I have a PoS column that has labelled words as nouns, adjectives or verbs. My current code extracts all the noun words and stores them in a new column of the dataframe:
import pandas as pd
from nltk.tag import pos_tag
data = {'comments':['Daniel is really cool', 'Daniel is the most amazing host!', 'Daniel is highly recommended']}
df = pd.DataFrame(data)
import nltk
nltk.download('stopwords')
nltk.download('punkt')
nltk.download('averaged_perceptron_tagger')

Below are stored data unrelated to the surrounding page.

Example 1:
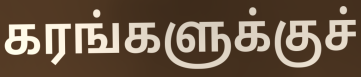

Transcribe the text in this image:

கரங்களுக்குச்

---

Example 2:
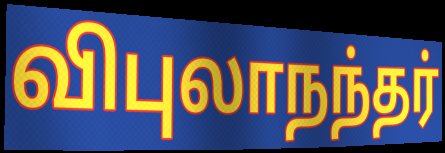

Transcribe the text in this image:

விபுலாநந்தர்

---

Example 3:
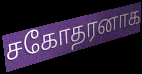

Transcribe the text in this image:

சகோதரனாக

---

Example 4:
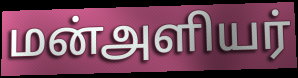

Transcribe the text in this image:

மன்அளியர்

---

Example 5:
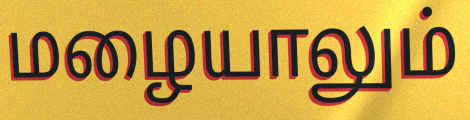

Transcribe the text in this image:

மழையாலும்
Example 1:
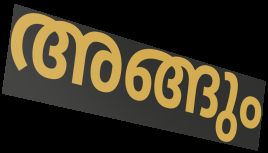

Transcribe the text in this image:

അങ്ങും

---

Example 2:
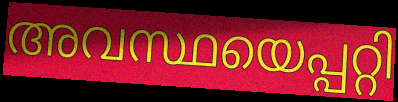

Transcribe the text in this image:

from nltk.corpus import stopwords
from nltk.tokenize import word_tokenize,sent_tokenize
df['tokenized_text'] = df['comments'].apply(word_tokenize)

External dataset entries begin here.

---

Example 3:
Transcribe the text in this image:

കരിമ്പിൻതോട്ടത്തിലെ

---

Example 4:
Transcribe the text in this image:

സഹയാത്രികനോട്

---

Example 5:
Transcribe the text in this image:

df['tagged'] = df['tokenized_text'].apply(pos_tag)
def get_vocab(df):
nouns = []
for (word, pos) in df:
if pos.startswith("NN"):
nouns.append(word)
return nouns
df["nouns"] = df["tagged"].apply(get_vocab)
However, I'd like to store all the noun words in a list instead of the dataframe and only include the top 100 frequent noun words. How would I go about this? My desired list would look like this:
['Daniel', 'is']
As this is a small example I'd only have those two, but in my actual dataset I would have thousands of repeated nouns and so I'd like to only store the top 100 most common nouns.